- ACTIVITY -
Omit pictures and quote the listing below line by line, from its start through the line that holds "left hip: (347, 464)".

• • • • • • •

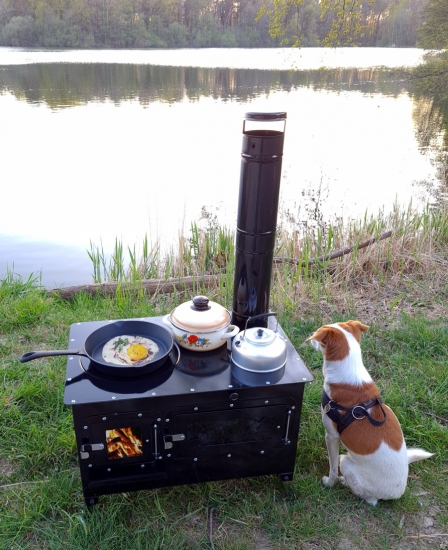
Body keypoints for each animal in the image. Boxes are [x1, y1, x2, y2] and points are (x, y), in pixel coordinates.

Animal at [306, 324, 432, 508]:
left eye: (319, 333)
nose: (310, 335)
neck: (349, 371)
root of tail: (397, 493)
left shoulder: (331, 436)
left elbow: (332, 468)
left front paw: (329, 483)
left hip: (347, 464)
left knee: (369, 498)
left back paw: (344, 482)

• • • • • • •

- PROBLEM SOLUTION -
Body keypoints for each animal in the image. Boxes are [x1, y1, x2, y2] and points are (x, y), in pixel coordinates.

Animal at [306, 324, 432, 508]:
left eye: (319, 333)
nose: (310, 335)
neck: (349, 371)
root of tail: (397, 493)
left shoulder: (331, 436)
left elbow: (332, 468)
left front paw: (329, 483)
left hip: (347, 464)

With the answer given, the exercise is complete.